Il murale fa parte del progetto “Milano arte natura inclusione - MANI”, che giunge così alla sua terza tappa dopo aver toccato il CDD Anfossi nel Municipio 4 e l’area di via Guerzoni, con il coinvolgimento delle Associazioni L’Amico Charly e Rob de Matt, nel Municipio 9. Ora approda nell’area di via Palmanova, a nord della città, per il doppio intervento degli artisti Lucamaleonte e Pao.

“Murales, teatro, cinema insieme allo sport, al gioco, al sostegno scolastico e all’animazione per i più piccoli sono alcune delle attività che stiamo portando nei cortili delle case popolari - ricorda l’assessore alle Politiche sociali e abitative Gabriele Rabaiotti. - Sappiamo che l’area del bisogno è grande, che serve più attenzione per la manutenzione, che in alcuni quartieri è decisivo il rispetto delle regole di convivenza, ma sappiamo anche che dobbiamo insistere nel portare tutta l’energia possibile tra le case dei quartieri popolari di Milano. Il lavoro da fare è molto e impegnativo, e la cultura è fondamentale per dare dignità e per riscattare quelle parti di città che per troppo tempo abbiamo dimenticato. Grazie ai Comitati inquilini tutti e, in questo caso, a Cortili solidali, sono convinto che riusciremo a raggiungere risultati importanti”.

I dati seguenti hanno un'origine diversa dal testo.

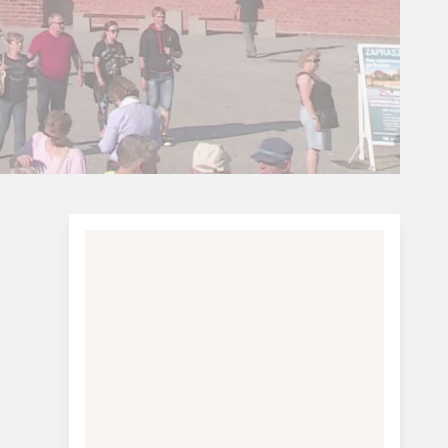
Charterferie
ne-Vibeke Rejser - Lanzarote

Un’intera facciata della palazzina di accesso al grande cortile delle case popolari è stata dunque trasformata con Lucamaleonte, artista romano la cui opera è inedita a Milano, che ha scelto di raffigurare un lupo come simbolo della natura, per invitarci ad attraversare le paure con coraggio e intelligenza, rispettando l’ordine naturale: “Il disegno del lupo - ha spiegato - è stato concepito durante il confinamento, quando assistevamo impotenti allo svuotamento delle nostre città e all’arresto di quasi tutte le attività produttive. Il lupo rappresenta qualcosa di selvatico e profondamente naturale che è arrivato, nel 2020, e ha preso il sopravvento sulle nostre vite, così urbane. Il lupo rievoca la centralità della Natura in un mondo di macchine, strade e palazzi, in una società di relazioni che ci porta, troppo spesso, a perdere il contatto con il nostro istinto e con quella radice che accomuna tutti gli esseri umani come esseri viventi, quindi come pari. Questo lupo incarna la fierezza e la quiete di chi ha il mondo intero come casa, per questo lo regaliamo alla città di Milano e alle case di via Palmanova, come simbolo di protezione, di cura e di sicurezza”.

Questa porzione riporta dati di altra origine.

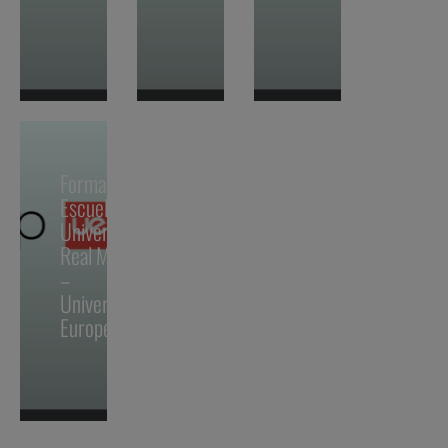
Formación |
Escuela
Universitaria
Real Madrid
–
Universidad
Europea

In questo giorni inoltre Pao, insieme a dieci ragazzi del CAG Tarabella, sta disseminando interventi diffusi di street art nei dintorni di Palmanova: non solo per raccontare, ma per permettere ai più giovani di fare esperienza di arte urbana.

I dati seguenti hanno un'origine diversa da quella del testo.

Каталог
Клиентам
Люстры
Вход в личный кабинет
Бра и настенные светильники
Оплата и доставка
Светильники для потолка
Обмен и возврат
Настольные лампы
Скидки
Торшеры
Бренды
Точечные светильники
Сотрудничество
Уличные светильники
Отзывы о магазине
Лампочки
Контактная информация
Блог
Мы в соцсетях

Fondazione Arrigo e Pia Pini dal 2016 dona alle associazioni e ai gruppi attivi nel supporto a persone fragili e con vulnerabilità sociale l’esperienza di potersi accostare all’arte urbana, sviluppando progetti di impatto visivo con le proprie mani, sotto la supervisione di artisti esperti. Il progetto è stato realizzato in collaborazione con APS non riservato, Wit design, Istituto italiano di fotografia e sostenuto da Fondazione Comunità di Milano.